Another title that arrives in Austin via Montreal, Hellbender is fascinating simply because of how it was made: This is the latest project from the Adamses, a filmmaking operation made up of married couple John Adams and Toby Poser and their teenage daughter Zelda, who all collaborate on unique, atmospheric horror movies from their home in upstate New York. Shudder has picked up Hellbender for distribution, taking this family business to a new level. It’s a new high for the trio in terms of storytelling and aesthetics as well, a hallucinatory take on occult horror and coming-of-age stories starring Poser and the younger Adams as a mother-daughter duo whose isolated lives are turned upside down when Izzy (Adams) discovers her inborn potential as a powerful nature witch. If you can’t catch this one in Austin on September 28 or 29, it’ll debut on Shudder early next year.
The term “under the radar” is relative here, as Possession is the only Andrzej Żuławski movie many North American horror fans have seen. But while the film’s cult has grown steadily over the past decade, a 4k restoration of this masterpiece of arthouse horror is still worth noting. Anchored by a frenzied performance from Isabelle Adjani as a Berlin housewife consumed by a grotesque affair with an inhuman lover, Possession is a feverish, harrowing take on the breakup movie that retains its power to shock and seduce 40 years after its debut. The restoration makes its U.S. premiere at Fantastic Fest, but launches digitally through Metrograph on October 1 with a nationwide rollout planned for later in the month.
You’ll have to show up in person to see Saloum at Fantastic Fest on September 30. But we feel strongly enough about this film, which made its world premiere at TIFF a few weeks back, to make the recommendation anyway—if only to get our readers excited to see it eventually.
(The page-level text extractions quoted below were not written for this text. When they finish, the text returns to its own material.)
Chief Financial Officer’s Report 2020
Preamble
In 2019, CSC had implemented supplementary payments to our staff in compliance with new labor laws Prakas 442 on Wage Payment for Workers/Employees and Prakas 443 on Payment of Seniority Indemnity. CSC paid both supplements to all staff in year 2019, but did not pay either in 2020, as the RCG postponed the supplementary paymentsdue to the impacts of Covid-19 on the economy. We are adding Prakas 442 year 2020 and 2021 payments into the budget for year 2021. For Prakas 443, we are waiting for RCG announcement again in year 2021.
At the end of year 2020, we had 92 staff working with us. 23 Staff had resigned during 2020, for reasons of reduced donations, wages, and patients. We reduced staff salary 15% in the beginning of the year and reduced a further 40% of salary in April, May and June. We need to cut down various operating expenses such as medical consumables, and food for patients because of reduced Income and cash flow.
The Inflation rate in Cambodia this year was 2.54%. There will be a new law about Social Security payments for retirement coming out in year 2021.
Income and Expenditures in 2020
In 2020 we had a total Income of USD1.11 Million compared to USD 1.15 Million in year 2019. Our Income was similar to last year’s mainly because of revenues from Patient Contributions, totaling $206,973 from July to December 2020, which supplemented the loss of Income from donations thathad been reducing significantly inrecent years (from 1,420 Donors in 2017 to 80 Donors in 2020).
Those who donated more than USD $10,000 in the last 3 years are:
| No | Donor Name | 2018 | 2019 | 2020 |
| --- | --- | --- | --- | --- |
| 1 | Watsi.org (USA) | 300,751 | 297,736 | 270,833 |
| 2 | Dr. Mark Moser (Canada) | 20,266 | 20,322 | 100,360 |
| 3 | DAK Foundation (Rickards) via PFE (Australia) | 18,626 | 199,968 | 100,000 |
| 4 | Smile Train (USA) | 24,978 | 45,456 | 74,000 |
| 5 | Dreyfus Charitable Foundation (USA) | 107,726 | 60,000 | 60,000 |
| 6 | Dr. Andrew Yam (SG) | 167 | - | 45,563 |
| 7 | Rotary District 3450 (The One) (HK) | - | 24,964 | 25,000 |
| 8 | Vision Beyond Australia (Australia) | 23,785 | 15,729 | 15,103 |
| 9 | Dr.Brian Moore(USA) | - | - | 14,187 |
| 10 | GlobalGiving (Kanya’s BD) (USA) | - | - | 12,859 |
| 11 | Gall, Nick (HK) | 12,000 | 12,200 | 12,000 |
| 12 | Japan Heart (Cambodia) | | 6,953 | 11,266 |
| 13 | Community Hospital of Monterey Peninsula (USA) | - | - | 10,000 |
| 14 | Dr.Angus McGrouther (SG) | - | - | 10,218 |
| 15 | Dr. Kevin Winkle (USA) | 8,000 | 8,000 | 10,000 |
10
Online buzz has already started for this lean, twisty crowd-pleaser out of Senegal, which has the energy and filmmaking chops to become a word-of-mouth sleeper hit. It’s best not to say too much about the plot, so we’ll just follow up on our assessment out of TIFF that it’s “an exciting action Western with charismatic leads and intriguing hints of the supernatural. Then something snaps, and the film you thought you were watching becomes another film entirely.”